Çanakkale merkez ve ilçelerde yoğun bakımların dolduğuna vurgu yapan Erensoy, “Çanakkale merkezde bir üniversite hastanesi ve tek devlet hastanesi var; onlar da doldu. Devlet hastanesinde dördüncü yoğun bakım ünitesini cuma günü açtık, pazar günü doldu. 2 hastamızı kaybettiğimiz için 2 yatak açıldı. Biz kent olarak sınırdayız. En büyük ilçemiz olan Biga’da yoğun bakım ve servislerde yer yok ve hastalar Çanakkale merkeze yönlendiriliyor. Şu an Covid–19 harici acil bir hasta gelse ne servislerimiz de ne de yoğun bakımlarda yer yok” şeklinde konuştu.

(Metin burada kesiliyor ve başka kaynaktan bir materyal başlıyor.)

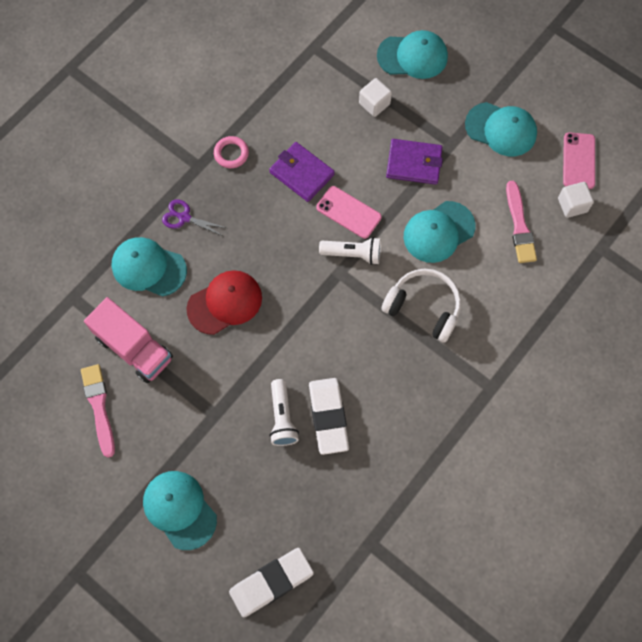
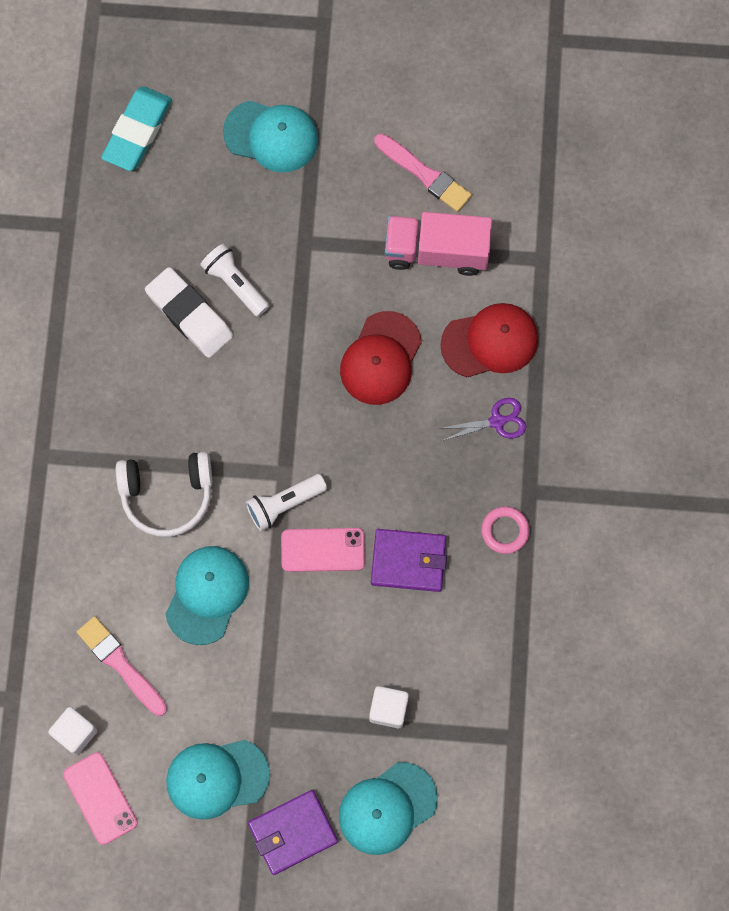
camera: 145 degrees right, 5 degrees up
(148, 267) = (490, 342): turquoise cap -> red cap
(271, 582) = (137, 131): white eraser -> turquoise eraser
(414, 163) = (290, 661): purple wallet -> purple wallet (293, 832)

'KIRKLARELİ’DE VAKALARIN ÜÇTE İKİSİ SANAYİ TESİSLERİNİN OLDUĞU LÜLEBURGAZ’DAN KAYNAKLANIYOR'

Kırklareli’de ise önceki haftalara oranla vaka sayılarında düşüş yaşansa da yine en yüksek vaka oranına sahip ilk beş kent arasında yer aldı. Kırklareli Tabip Odası Başkanı Taner Pehlivan, ildeki vaka artışını bölgesel olarak değerlendirmek gerektiğini söyledi. Pehlivan, Marmara bölgesindeki yoğun artışı sanayi bölgesi olmasına bağladı ve ekledi: “Kırklareli’de vakaların üçte ikisi sanayi tesislerinin ve fabrikaların bulunduğu Lüleburgaz ilçemizden kaynaklı yayılıyor. Yani bulaş yerleri çoğunlukla işyerleri. İşyerleri haricinde ise bulaş işe giderken şehir değiştirenler arasında oluyor. Her gün il merkezinden servislerle sanayi bölgelerine geçiş hareketliliği var. İl merkezinden Lüleburgaz’a, hatta Tekirdağ’a, Çorlu’ya giden bile var. İş kapsamında yaşanan bu insan hareketliliği kısıtlanmadığı sürece vaka artışlarının düşmesi beklenemez.”

Taner Pehlivanption
'BİRKAÇ HAFTAYA YOĞUN BAKIMLAR DOLACAK'

Pehlivan, kentteki yoğun bakım doluluk oranlarının il merkezinde henüz sınıra ulaşmadığı ancak Lüleburgaz ilçesindeki yoğun bakımların dolduğunu işaret ediyor. Vaka sayılarının bu şekilde yükselmesi durumunda birkaç haftaya kadar il merkezlerindeki yoğun bakımların da dolacağının altını çizen Pehlivan, bir an önce zorunlu hizmetler dışında üretimin durdurulması gerektiğini kaydetti.